(Stored items)
※

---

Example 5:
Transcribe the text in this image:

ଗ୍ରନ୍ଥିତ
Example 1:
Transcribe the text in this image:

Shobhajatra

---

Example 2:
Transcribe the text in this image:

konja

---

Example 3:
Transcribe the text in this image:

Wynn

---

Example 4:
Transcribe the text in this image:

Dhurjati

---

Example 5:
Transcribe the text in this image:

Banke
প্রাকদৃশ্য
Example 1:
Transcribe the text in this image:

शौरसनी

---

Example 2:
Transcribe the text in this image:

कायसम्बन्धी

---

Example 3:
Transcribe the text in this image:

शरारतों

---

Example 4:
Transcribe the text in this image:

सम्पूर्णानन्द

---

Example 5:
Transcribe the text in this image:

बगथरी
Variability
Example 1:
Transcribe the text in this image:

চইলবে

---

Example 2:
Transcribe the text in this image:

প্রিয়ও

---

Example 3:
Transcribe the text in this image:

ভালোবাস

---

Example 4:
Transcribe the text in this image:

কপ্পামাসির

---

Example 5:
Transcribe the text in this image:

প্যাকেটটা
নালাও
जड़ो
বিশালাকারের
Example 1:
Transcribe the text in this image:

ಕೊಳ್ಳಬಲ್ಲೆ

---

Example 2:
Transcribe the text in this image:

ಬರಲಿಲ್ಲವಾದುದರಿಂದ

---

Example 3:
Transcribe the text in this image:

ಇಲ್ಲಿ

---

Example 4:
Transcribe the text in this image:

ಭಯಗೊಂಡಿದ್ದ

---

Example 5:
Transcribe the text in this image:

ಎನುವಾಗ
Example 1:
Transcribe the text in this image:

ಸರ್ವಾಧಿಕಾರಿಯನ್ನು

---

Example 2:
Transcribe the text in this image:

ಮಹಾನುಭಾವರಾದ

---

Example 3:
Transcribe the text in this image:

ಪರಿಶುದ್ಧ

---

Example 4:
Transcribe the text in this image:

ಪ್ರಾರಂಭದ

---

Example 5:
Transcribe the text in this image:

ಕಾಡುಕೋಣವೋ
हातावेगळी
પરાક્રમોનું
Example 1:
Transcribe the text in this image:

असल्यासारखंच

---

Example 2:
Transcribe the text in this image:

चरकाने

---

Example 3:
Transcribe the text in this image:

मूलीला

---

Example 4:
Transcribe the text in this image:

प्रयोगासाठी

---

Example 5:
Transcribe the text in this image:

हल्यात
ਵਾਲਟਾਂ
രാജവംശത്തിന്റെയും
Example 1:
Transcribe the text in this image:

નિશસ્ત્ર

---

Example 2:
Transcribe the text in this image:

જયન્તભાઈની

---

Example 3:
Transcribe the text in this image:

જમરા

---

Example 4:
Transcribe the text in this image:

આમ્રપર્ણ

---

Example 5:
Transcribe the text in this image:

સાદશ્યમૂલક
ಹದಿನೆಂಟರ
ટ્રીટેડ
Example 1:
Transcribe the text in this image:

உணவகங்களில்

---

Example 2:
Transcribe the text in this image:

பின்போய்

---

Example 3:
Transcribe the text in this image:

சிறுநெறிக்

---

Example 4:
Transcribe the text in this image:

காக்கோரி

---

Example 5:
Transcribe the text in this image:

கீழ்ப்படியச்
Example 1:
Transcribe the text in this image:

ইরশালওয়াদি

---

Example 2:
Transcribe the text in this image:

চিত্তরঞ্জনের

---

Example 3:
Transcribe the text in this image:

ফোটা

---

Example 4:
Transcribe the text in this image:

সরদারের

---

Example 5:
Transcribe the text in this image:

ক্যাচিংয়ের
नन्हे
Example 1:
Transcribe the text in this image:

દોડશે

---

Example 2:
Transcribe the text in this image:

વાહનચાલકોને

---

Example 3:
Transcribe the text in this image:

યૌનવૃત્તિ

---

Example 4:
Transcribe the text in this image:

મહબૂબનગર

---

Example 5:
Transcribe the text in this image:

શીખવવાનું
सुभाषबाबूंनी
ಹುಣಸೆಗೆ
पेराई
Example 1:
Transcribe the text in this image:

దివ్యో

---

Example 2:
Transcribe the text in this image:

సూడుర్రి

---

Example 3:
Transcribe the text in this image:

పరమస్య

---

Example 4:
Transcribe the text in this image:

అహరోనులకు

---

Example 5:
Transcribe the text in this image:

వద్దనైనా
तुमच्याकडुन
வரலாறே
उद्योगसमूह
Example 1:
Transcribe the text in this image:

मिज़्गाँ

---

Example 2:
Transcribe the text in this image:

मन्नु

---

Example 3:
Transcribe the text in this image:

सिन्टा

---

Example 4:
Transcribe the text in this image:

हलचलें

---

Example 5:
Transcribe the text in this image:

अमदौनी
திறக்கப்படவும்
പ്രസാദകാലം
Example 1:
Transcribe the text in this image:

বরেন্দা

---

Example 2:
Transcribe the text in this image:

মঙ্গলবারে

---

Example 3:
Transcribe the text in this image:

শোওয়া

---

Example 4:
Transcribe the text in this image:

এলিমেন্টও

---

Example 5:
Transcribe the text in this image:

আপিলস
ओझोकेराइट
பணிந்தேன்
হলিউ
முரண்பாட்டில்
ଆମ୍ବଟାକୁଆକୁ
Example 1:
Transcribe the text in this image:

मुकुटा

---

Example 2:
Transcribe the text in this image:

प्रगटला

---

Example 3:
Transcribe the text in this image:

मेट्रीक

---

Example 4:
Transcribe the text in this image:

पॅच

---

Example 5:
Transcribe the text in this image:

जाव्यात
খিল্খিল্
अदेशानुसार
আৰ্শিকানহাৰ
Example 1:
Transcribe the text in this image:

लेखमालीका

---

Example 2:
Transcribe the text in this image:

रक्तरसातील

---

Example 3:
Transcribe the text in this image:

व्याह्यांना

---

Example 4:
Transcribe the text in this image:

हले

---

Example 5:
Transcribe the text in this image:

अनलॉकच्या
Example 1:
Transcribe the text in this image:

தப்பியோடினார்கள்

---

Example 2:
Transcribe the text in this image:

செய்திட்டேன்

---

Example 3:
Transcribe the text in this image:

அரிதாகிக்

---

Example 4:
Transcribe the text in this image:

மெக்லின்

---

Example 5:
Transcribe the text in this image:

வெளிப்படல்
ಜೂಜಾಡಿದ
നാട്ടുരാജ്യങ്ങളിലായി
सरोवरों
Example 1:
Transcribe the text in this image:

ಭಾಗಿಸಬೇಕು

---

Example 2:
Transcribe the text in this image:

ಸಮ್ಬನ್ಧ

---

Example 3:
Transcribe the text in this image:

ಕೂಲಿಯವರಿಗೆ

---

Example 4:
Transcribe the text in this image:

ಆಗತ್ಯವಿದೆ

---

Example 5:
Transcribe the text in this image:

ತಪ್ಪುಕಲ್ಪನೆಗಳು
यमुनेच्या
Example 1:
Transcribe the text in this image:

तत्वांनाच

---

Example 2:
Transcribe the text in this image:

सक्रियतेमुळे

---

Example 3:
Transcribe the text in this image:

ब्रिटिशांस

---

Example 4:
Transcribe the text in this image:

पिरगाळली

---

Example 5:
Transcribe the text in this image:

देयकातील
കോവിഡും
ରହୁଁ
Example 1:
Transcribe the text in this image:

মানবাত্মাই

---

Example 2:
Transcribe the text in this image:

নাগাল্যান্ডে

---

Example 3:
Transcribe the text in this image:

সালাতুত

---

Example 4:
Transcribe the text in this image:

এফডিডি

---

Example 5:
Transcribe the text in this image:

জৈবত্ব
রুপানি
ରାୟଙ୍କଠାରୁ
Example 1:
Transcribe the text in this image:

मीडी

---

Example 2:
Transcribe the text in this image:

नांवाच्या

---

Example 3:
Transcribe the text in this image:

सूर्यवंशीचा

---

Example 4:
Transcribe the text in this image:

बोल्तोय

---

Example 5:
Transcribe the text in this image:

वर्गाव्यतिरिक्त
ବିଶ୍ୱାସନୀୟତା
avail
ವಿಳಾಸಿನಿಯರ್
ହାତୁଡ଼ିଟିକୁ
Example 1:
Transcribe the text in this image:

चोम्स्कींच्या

※

Set exercise
Please repeat, with no changes, every line of the listing from its first line through the line that contains "प्रयोगासाठी", with both ends included.

Answer to the task
---

Example 5:
Transcribe the text in this image:

ଗ୍ରନ୍ଥିତ
Example 1:
Transcribe the text in this image:

Shobhajatra

---

Example 2:
Transcribe the text in this image:

konja

---

Example 3:
Transcribe the text in this image:

Wynn

---

Example 4:
Transcribe the text in this image:

Dhurjati

---

Example 5:
Transcribe the text in this image:

Banke
প্রাকদৃশ্য
Example 1:
Transcribe the text in this image:

शौरसनी

---

Example 2:
Transcribe the text in this image:

कायसम्बन्धी

---

Example 3:
Transcribe the text in this image:

शरारतों

---

Example 4:
Transcribe the text in this image:

सम्पूर्णानन्द

---

Example 5:
Transcribe the text in this image:

बगथरी
Variability
Example 1:
Transcribe the text in this image:

চইলবে

---

Example 2:
Transcribe the text in this image:

প্রিয়ও

---

Example 3:
Transcribe the text in this image:

ভালোবাস

---

Example 4:
Transcribe the text in this image:

কপ্পামাসির

---

Example 5:
Transcribe the text in this image:

প্যাকেটটা
নালাও
जड़ो
বিশালাকারের
Example 1:
Transcribe the text in this image:

ಕೊಳ್ಳಬಲ್ಲೆ

---

Example 2:
Transcribe the text in this image:

ಬರಲಿಲ್ಲವಾದುದರಿಂದ

---

Example 3:
Transcribe the text in this image:

ಇಲ್ಲಿ

---

Example 4:
Transcribe the text in this image:

ಭಯಗೊಂಡಿದ್ದ

---

Example 5:
Transcribe the text in this image:

ಎನುವಾಗ
Example 1:
Transcribe the text in this image:

ಸರ್ವಾಧಿಕಾರಿಯನ್ನು

---

Example 2:
Transcribe the text in this image:

ಮಹಾನುಭಾವರಾದ

---

Example 3:
Transcribe the text in this image:

ಪರಿಶುದ್ಧ

---

Example 4:
Transcribe the text in this image:

ಪ್ರಾರಂಭದ

---

Example 5:
Transcribe the text in this image:

ಕಾಡುಕೋಣವೋ
हातावेगळी
પરાક્રમોનું
Example 1:
Transcribe the text in this image:

असल्यासारखंच

---

Example 2:
Transcribe the text in this image:

चरकाने

---

Example 3:
Transcribe the text in this image:

मूलीला

---

Example 4:
Transcribe the text in this image:

प्रयोगासाठी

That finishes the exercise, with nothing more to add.